I want her. I crave her. She can have me any time. Without her, I am a shivering wretch. She is my drug, my one and my all.

I need her.
04/26 Direct Link
The laughs.

His laugh was a source of constant intrigue.

It would start of like this. A 'ah-hu-hu' and then it would just keep going on in that frame, like a broken record.

Sometimes, it would go high. Very high. So high that you felt that it could burst at any moment, leaving little flakes of giggles all over the place. That laugh was more of a 'ah-ah-hu-ah'.

Then there was the forced laugh. A 'huh', pushed out with a sound like damp paper. It was there to indicate politness rather than mirth or enjoyment.
04/27 Direct Link
I can hear the tune in my head.

It starts of slow and beautiful and ever so slightly flashy. A diminuendo in style until a simplel chord is all that is left.

Then, into a fast, brash and horrific hoedown. Spikey chords hammering down all over the piano with a constantly moving bass line. Possibly in octives.

I can hear it all, up here in my mind. Every little note and rythm, how it should all fit together and become this one, satisfying piece of music.

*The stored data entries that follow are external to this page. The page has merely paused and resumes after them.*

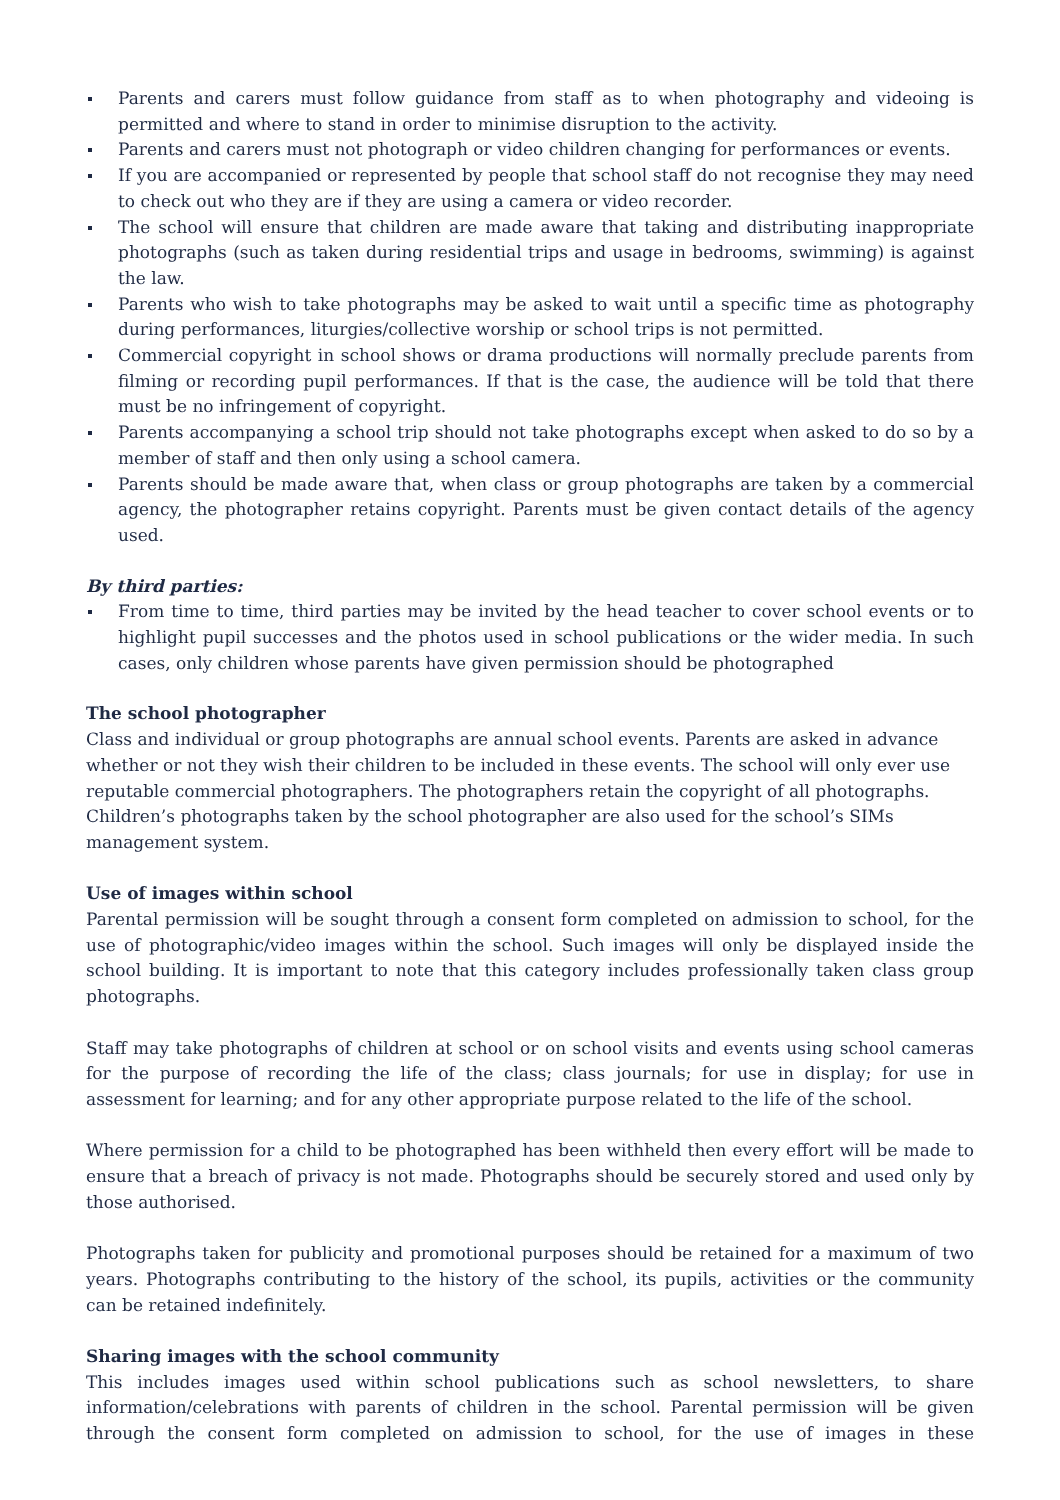Parents and carers must follow guidance from staff as to when photography and videoing is permitted and where to stand in order to minimise disruption to the activity.
Parents and carers must not photograph or video children changing for performances or events.
If you are accompanied or represented by people that school staff do not recognise they may need to check out who they are if they are using a camera or video recorder.
The school will ensure that children are made aware that taking and distributing inappropriate photographs (such as taken during residential trips and usage in bedrooms, swimming) is against the law.
Parents who wish to take photographs may be asked to wait until a specific time as photography during performances, liturgies/collective worship or school trips is not permitted.
Commercial copyright in school shows or drama productions will normally preclude parents from filming or recording pupil performances. If that is the case, the audience will be told that there must be no infringement of copyright.
Parents accompanying a school trip should not take photographs except when asked to do so by a member of staff and then only using a school camera.
Parents should be made aware that, when class or group photographs are taken by a commercial agency, the photographer retains copyright. Parents must be given contact details of the agency used.
By third parties:
From time to time, third parties may be invited by the head teacher to cover school events or to highlight pupil successes and the photos used in school publications or the wider media. In such cases, only children whose parents have given permission should be photographed
The school photographer
Class and individual or group photographs are annual school events. Parents are asked in advance whether or not they wish their children to be included in these events. The school will only ever use reputable commercial photographers. The photographers retain the copyright of all photographs. Children’s photographs taken by the school photographer are also used for the school’s SIMs management system.
Use of images within school
Parental permission will be sought through a consent form completed on admission to school, for the use of photographic/video images within the school. Such images will only be displayed inside the school building. It is important to note that this category includes professionally taken class group photographs.
Staff may take photographs of children at school or on school visits and events using school cameras for the purpose of recording the life of the class; class journals; for use in display; for use in assessment for learning; and for any other appropriate purpose related to the life of the school.
Where permission for a child to be photographed has been withheld then every effort will be made to ensure that a breach of privacy is not made. Photographs should be securely stored and used only by those authorised.
Photographs taken for publicity and promotional purposes should be retained for a maximum of two years. Photographs contributing to the history of the school, its pupils, activities or the community can be retained indefinitely.
Sharing images with the school community
This includes images used within school publications such as school newsletters, to share information/celebrations with parents of children in the school. Parental permission will be given through the consent form completed on admission to school, for the use of images in these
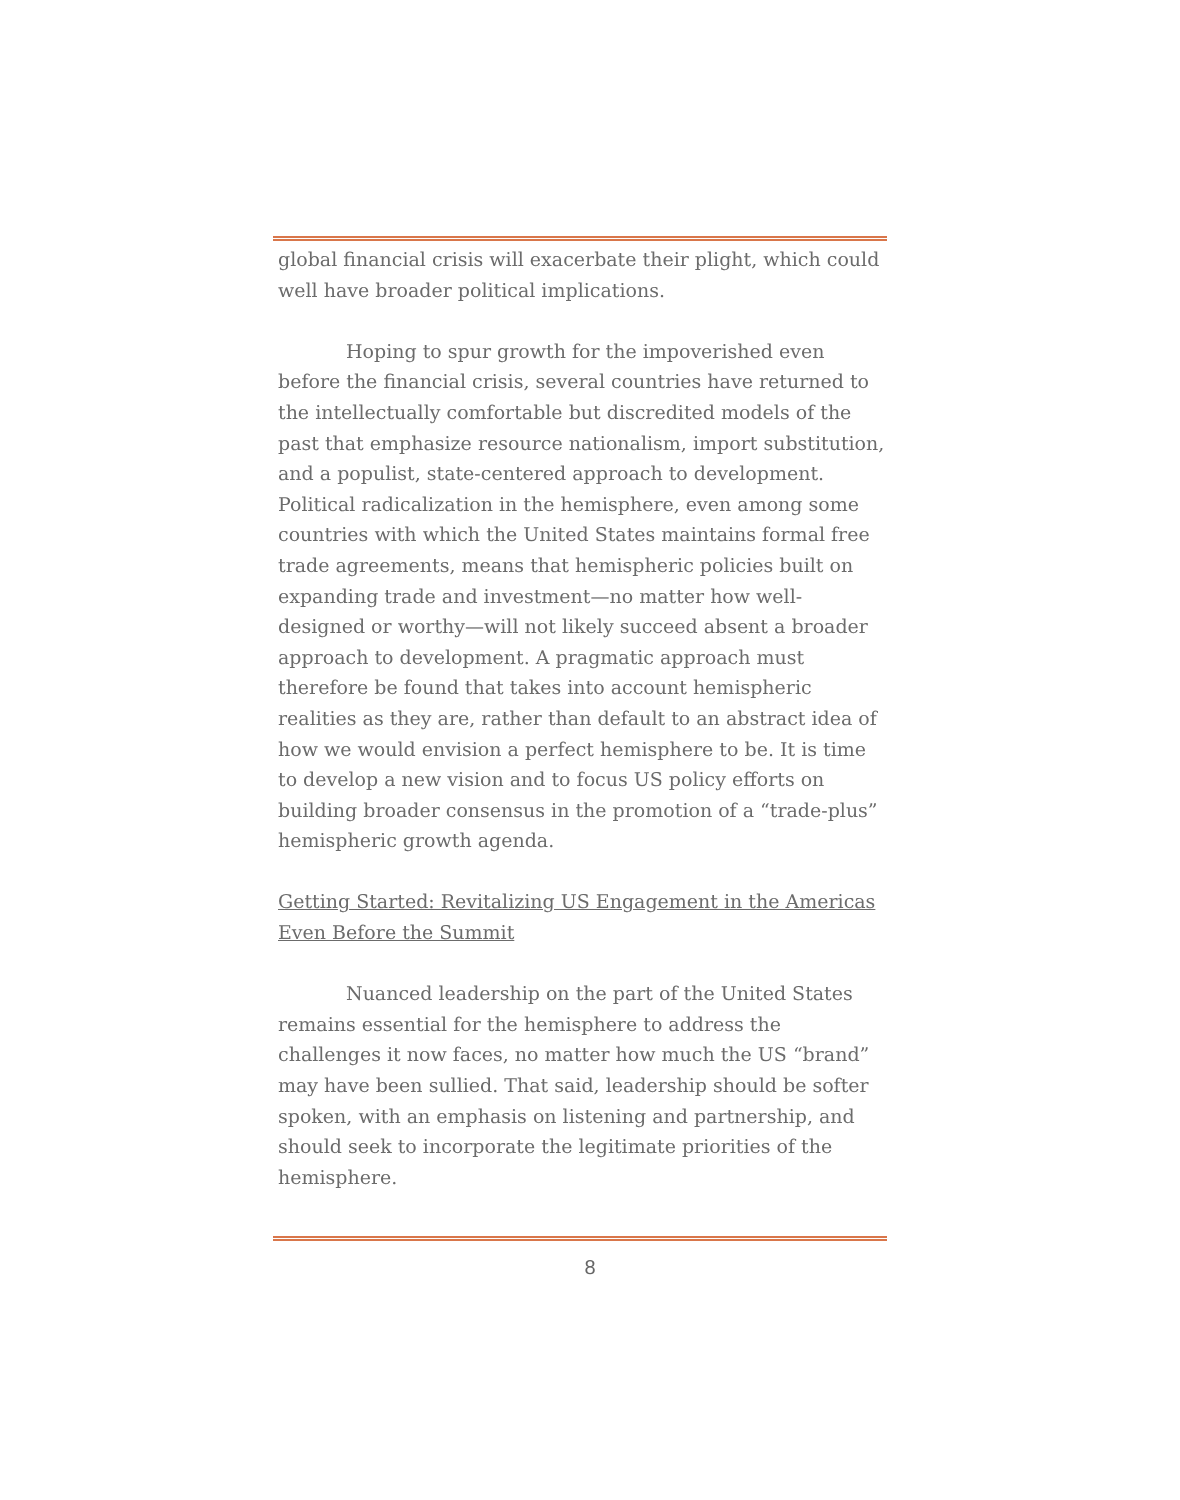global financial crisis will exacerbate their plight, which could well have broader political implications.
Hoping to spur growth for the impoverished even before the financial crisis, several countries have returned to the intellectually comfortable but discredited models of the past that emphasize resource nationalism, import substitution, and a populist, state-centered approach to development. Political radicalization in the hemisphere, even among some countries with which the United States maintains formal free trade agreements, means that hemispheric policies built on expanding trade and investment—no matter how well-designed or worthy—will not likely succeed absent a broader approach to development. A pragmatic approach must therefore be found that takes into account hemispheric realities as they are, rather than default to an abstract idea of how we would envision a perfect hemisphere to be. It is time to develop a new vision and to focus US policy efforts on building broader consensus in the promotion of a “trade-plus” hemispheric growth agenda.
Getting Started: Revitalizing US Engagement in the Americas Even Before the Summit
Nuanced leadership on the part of the United States remains essential for the hemisphere to address the challenges it now faces, no matter how much the US “brand” may have been sullied. That said, leadership should be softer spoken, with an emphasis on listening and partnership, and should seek to incorporate the legitimate priorities of the hemisphere.
8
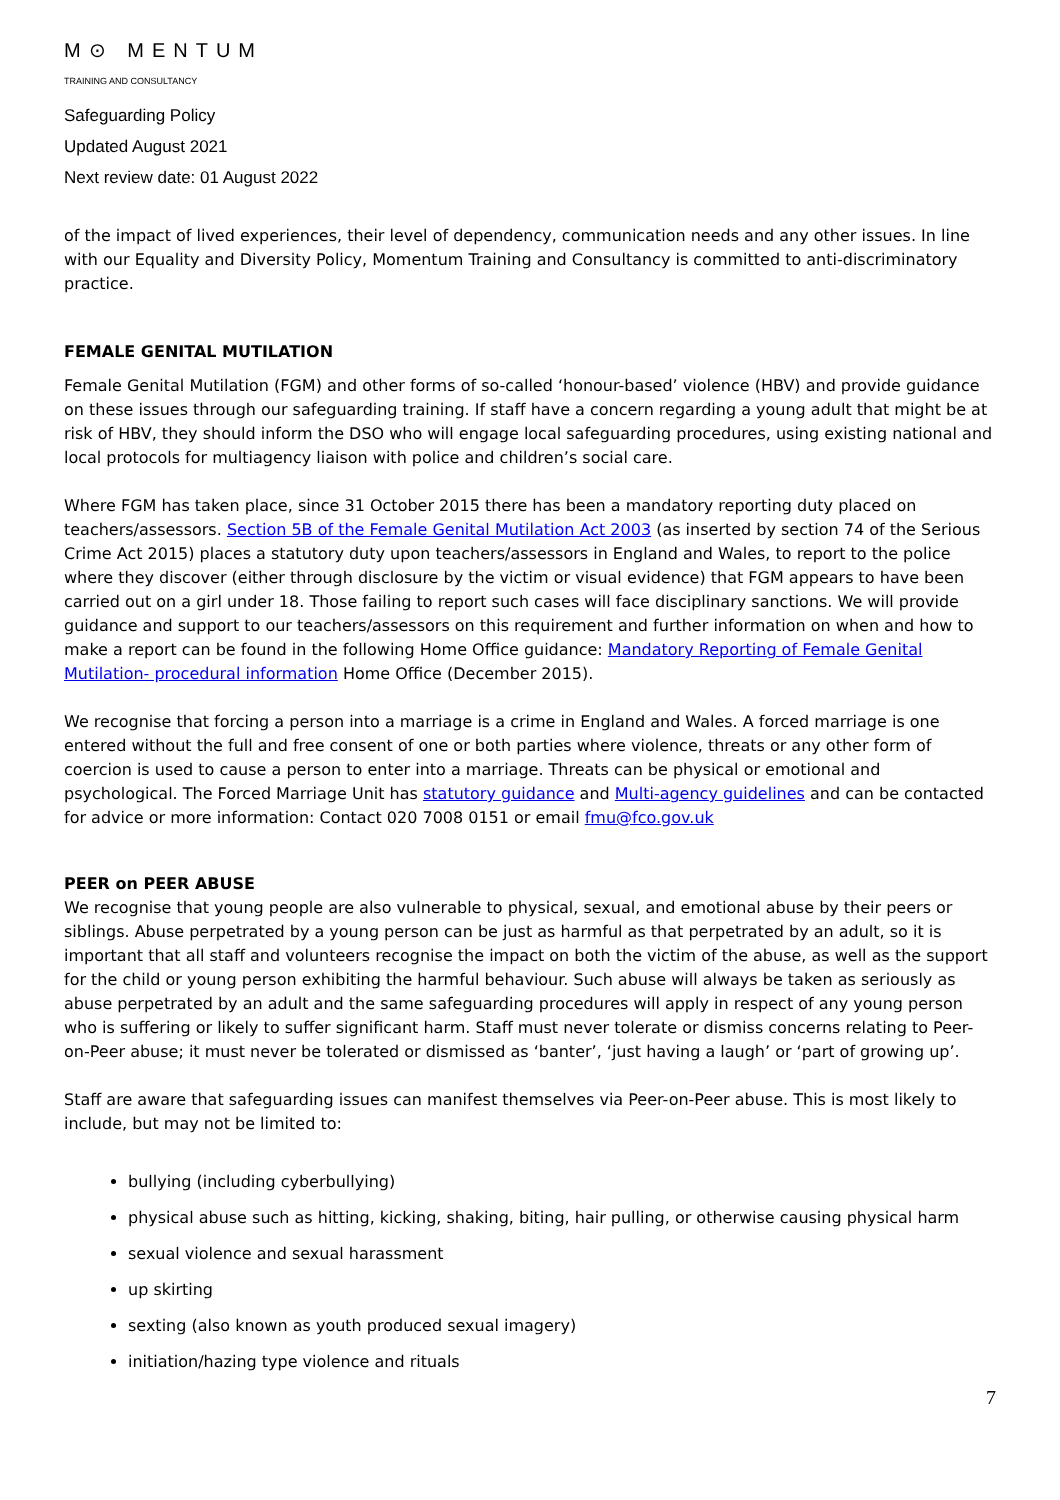M⊙ MENTUM
TRAINING AND CONSULTANCY
Safeguarding Policy
Updated August 2021
Next review date: 01 August 2022
of the impact of lived experiences, their level of dependency, communication needs and any other issues. In line with our Equality and Diversity Policy, Momentum Training and Consultancy is committed to anti-discriminatory practice.
FEMALE GENITAL MUTILATION
Female Genital Mutilation (FGM) and other forms of so-called ‘honour-based’ violence (HBV) and provide guidance on these issues through our safeguarding training. If staff have a concern regarding a young adult that might be at risk of HBV, they should inform the DSO who will engage local safeguarding procedures, using existing national and local protocols for multiagency liaison with police and children’s social care.
Where FGM has taken place, since 31 October 2015 there has been a mandatory reporting duty placed on teachers/assessors. Section 5B of the Female Genital Mutilation Act 2003 (as inserted by section 74 of the Serious Crime Act 2015) places a statutory duty upon teachers/assessors in England and Wales, to report to the police where they discover (either through disclosure by the victim or visual evidence) that FGM appears to have been carried out on a girl under 18. Those failing to report such cases will face disciplinary sanctions. We will provide guidance and support to our teachers/assessors on this requirement and further information on when and how to make a report can be found in the following Home Office guidance: Mandatory Reporting of Female Genital Mutilation- procedural information Home Office (December 2015).
We recognise that forcing a person into a marriage is a crime in England and Wales. A forced marriage is one entered without the full and free consent of one or both parties where violence, threats or any other form of coercion is used to cause a person to enter into a marriage. Threats can be physical or emotional and psychological. The Forced Marriage Unit has statutory guidance and Multi-agency guidelines and can be contacted for advice or more information: Contact 020 7008 0151 or email fmu@fco.gov.uk
PEER on PEER ABUSE
We recognise that young people are also vulnerable to physical, sexual, and emotional abuse by their peers or siblings. Abuse perpetrated by a young person can be just as harmful as that perpetrated by an adult, so it is important that all staff and volunteers recognise the impact on both the victim of the abuse, as well as the support for the child or young person exhibiting the harmful behaviour. Such abuse will always be taken as seriously as abuse perpetrated by an adult and the same safeguarding procedures will apply in respect of any young person who is suffering or likely to suffer significant harm. Staff must never tolerate or dismiss concerns relating to Peer-on-Peer abuse; it must never be tolerated or dismissed as ‘banter’, ‘just having a laugh’ or ‘part of growing up’.
Staff are aware that safeguarding issues can manifest themselves via Peer-on-Peer abuse. This is most likely to include, but may not be limited to:
bullying (including cyberbullying)
physical abuse such as hitting, kicking, shaking, biting, hair pulling, or otherwise causing physical harm
sexual violence and sexual harassment
up skirting
sexting (also known as youth produced sexual imagery)
initiation/hazing type violence and rituals
7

I just can't get it down. My hands are imperfect. The music is stuck.
04/28 Direct Link
Where is April go?

I spent so little time with her. So wrapped up in my own thoughts and worries that she glided through my fingers without me noticing.

I should have paid her more attention. Sher certainly deserves it. She is most beautiful and encaptiviating, Never the same and never obvious, her temprement is beautiful and terrifying.

Now her days have drawn to a close and she will no longer be able to grace my door. I would ask for one last dance with her, but I'm afraid there is no time.

Goodbye, my April. Until the next year.
04/29 Direct Link
'Hey April.'

'Hey David.'

'I would just like to apoligse for ignoring you. It's just that I've been getting lots of work and exams are coming up and they're really important and...sorry.'

'That's ok David. I found someone else, to be honest.'

'Oh really? What's he like?'

'Well, he can be quite cold sometimes. You know, freeze me out. But he is really beautiful and makes me smile. He takes my breath away.'

'He sounds nice.'

'He is nice. I'm glad to have met him.'

'May I ask his name.'

'He's called December.'

'Really? I probably should have guessed.'
04/30 Direct Link
Jason returned home. What else could he do?

His house that had burnt down was now being rebuilt. It make him feel sick, watching it rise again.

He never again went inside a building. Nor did he ever get another job. Jason travelled around, relying on the kindness of others for survival. If they wanted, he would tell them stories, about his travels.

Sometimes, when he met someone who he thought could handle it, he would ask them the ultimate question. The question that was the key to life.